Work required:
In the listing below, look for "data" and copy every line that has it.

Material for the task:

┌──

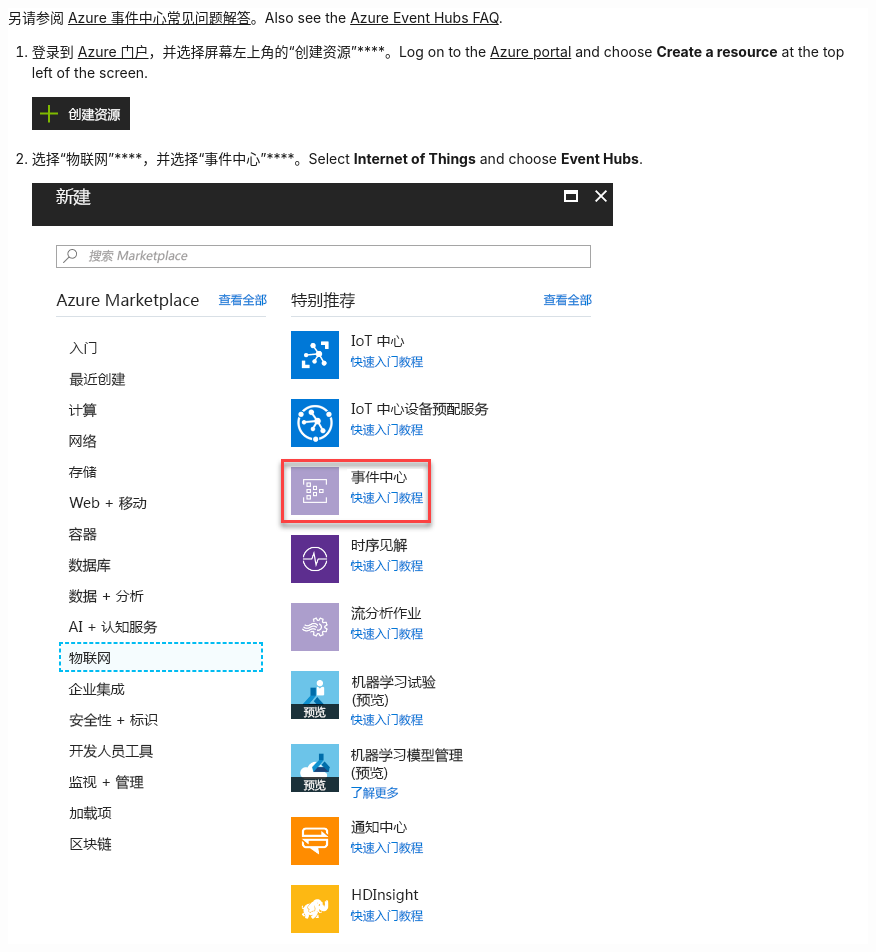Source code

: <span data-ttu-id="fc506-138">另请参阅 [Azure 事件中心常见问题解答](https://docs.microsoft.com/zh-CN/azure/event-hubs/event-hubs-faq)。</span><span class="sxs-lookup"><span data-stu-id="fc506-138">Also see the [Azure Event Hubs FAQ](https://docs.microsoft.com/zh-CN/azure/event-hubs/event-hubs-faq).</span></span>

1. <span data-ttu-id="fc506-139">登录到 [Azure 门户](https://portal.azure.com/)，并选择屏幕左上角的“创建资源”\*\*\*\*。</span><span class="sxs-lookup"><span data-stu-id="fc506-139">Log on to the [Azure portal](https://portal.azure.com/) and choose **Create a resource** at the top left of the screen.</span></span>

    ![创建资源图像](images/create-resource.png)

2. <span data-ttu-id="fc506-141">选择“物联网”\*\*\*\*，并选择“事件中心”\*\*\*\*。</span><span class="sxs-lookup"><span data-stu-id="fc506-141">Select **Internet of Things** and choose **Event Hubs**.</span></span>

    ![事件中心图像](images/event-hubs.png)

└──

Solution to the exercise:
: <span data-ttu-id="fc506-138">另请参阅 [Azure 事件中心常见问题解答](https://docs.microsoft.com/zh-CN/azure/event-hubs/event-hubs-faq)。</span><span class="sxs-lookup"><span data-stu-id="fc506-138">Also see the [Azure Event Hubs FAQ](https://docs.microsoft.com/zh-CN/azure/event-hubs/event-hubs-faq).</span></span>
1. <span data-ttu-id="fc506-139">登录到 [Azure 门户](https://portal.azure.com/)，并选择屏幕左上角的“创建资源”\*\*\*\*。</span><span class="sxs-lookup"><span data-stu-id="fc506-139">Log on to the [Azure portal](https://portal.azure.com/) and choose **Create a resource** at the top left of the screen.</span></span>
2. <span data-ttu-id="fc506-141">选择“物联网”\*\*\*\*，并选择“事件中心”\*\*\*\*。</span><span class="sxs-lookup"><span data-stu-id="fc506-141">Select **Internet of Things** and choose **Event Hubs**.</span></span>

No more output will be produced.